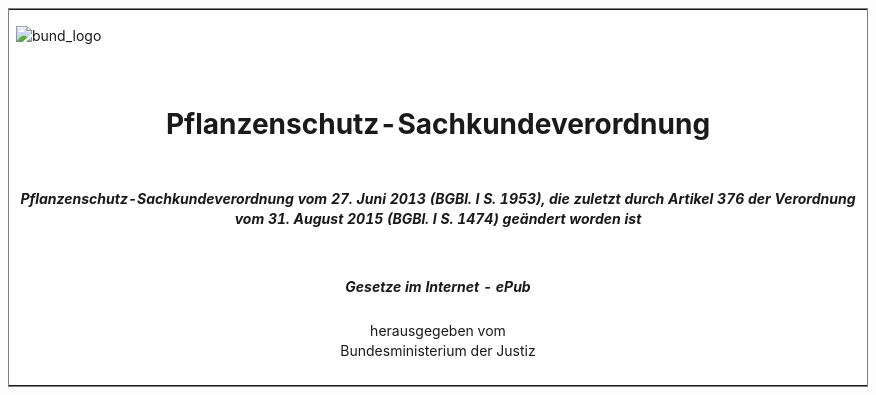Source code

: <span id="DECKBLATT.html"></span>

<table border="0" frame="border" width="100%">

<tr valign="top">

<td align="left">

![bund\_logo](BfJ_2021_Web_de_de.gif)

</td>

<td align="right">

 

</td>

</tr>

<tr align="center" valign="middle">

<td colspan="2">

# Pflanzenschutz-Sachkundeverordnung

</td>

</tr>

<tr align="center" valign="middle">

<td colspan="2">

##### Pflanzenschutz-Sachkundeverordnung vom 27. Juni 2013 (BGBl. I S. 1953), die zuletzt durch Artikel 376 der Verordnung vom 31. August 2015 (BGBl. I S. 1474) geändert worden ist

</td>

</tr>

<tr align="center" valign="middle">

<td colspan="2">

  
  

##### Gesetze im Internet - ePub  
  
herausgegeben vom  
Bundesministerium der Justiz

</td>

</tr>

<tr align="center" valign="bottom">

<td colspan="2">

...

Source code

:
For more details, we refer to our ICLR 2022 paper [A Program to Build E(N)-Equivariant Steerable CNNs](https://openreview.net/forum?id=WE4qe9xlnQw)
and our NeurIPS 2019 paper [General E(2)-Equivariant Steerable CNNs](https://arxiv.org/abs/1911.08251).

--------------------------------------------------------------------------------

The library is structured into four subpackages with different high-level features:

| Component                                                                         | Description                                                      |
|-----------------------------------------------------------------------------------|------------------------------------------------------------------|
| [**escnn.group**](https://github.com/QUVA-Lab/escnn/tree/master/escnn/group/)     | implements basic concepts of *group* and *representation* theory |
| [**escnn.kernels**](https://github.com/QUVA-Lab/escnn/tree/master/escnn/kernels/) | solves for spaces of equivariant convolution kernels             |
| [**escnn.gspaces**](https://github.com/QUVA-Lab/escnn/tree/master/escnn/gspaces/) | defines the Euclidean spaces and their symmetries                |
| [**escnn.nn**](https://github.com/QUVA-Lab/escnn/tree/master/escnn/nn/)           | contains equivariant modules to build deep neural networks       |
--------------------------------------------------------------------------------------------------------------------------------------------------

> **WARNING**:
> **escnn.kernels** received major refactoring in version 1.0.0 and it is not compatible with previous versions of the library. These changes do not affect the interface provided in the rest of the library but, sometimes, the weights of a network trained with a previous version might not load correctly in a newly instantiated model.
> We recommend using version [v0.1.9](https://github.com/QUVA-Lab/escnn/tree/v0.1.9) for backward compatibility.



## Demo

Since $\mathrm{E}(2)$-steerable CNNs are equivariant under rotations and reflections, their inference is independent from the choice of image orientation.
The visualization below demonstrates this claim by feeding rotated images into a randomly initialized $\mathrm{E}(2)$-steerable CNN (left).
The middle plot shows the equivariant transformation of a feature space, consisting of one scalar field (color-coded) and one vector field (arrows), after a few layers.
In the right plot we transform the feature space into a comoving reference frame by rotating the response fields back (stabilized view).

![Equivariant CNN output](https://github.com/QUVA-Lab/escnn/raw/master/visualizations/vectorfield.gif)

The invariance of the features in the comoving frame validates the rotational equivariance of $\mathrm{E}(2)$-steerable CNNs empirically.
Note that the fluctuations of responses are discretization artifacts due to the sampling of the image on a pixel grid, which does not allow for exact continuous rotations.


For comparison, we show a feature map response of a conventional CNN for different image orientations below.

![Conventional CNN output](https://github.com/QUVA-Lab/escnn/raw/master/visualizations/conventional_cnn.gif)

--

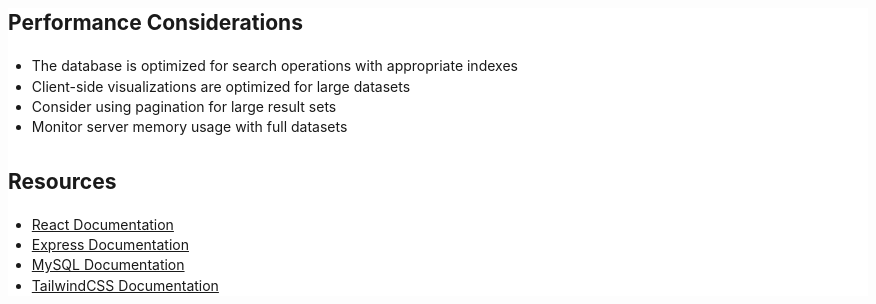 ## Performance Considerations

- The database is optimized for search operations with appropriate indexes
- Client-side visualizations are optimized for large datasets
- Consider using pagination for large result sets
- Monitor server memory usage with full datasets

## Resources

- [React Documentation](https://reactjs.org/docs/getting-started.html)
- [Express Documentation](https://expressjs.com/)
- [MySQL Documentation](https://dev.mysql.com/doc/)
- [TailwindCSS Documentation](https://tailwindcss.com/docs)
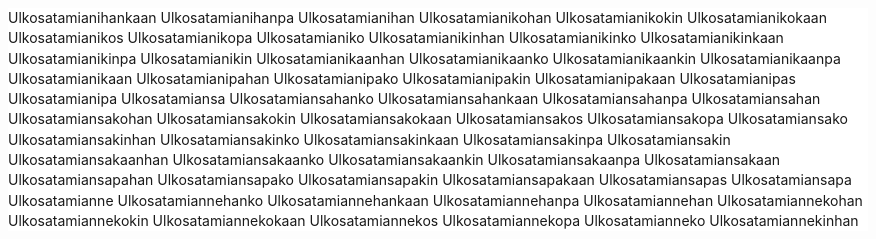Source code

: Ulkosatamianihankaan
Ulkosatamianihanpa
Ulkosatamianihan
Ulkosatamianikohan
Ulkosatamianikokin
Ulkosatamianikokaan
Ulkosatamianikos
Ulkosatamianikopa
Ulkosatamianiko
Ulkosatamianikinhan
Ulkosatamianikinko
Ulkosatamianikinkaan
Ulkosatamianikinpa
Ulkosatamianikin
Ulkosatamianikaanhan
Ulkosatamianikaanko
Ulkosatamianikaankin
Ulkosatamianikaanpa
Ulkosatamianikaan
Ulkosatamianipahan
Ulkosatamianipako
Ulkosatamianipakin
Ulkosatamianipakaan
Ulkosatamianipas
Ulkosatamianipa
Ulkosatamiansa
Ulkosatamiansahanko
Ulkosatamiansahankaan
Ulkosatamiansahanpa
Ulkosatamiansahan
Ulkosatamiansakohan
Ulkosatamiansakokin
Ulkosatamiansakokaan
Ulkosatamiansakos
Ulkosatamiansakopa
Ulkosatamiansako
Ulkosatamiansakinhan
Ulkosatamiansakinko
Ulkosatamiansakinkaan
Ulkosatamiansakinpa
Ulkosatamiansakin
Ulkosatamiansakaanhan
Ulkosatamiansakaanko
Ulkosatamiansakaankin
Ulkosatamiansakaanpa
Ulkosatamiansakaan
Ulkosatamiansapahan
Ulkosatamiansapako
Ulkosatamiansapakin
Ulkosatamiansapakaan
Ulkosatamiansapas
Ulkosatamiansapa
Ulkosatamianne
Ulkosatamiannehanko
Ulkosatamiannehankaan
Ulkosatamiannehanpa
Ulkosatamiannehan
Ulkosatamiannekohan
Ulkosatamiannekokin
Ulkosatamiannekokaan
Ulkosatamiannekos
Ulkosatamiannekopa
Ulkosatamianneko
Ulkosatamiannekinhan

Task to carry out: Which lines in the records above contain the string "into"? Pick out each one and copy it in full.

Your solution:
The library is structured into four subpackages with different high-level features:
The visualization below demonstrates this claim by feeding rotated images into a randomly initialized $\mathrm{E}(2)$-steerable CNN (left).
In the right plot we transform the feature space into a comoving reference frame by rotating the response fields back (stabilized view).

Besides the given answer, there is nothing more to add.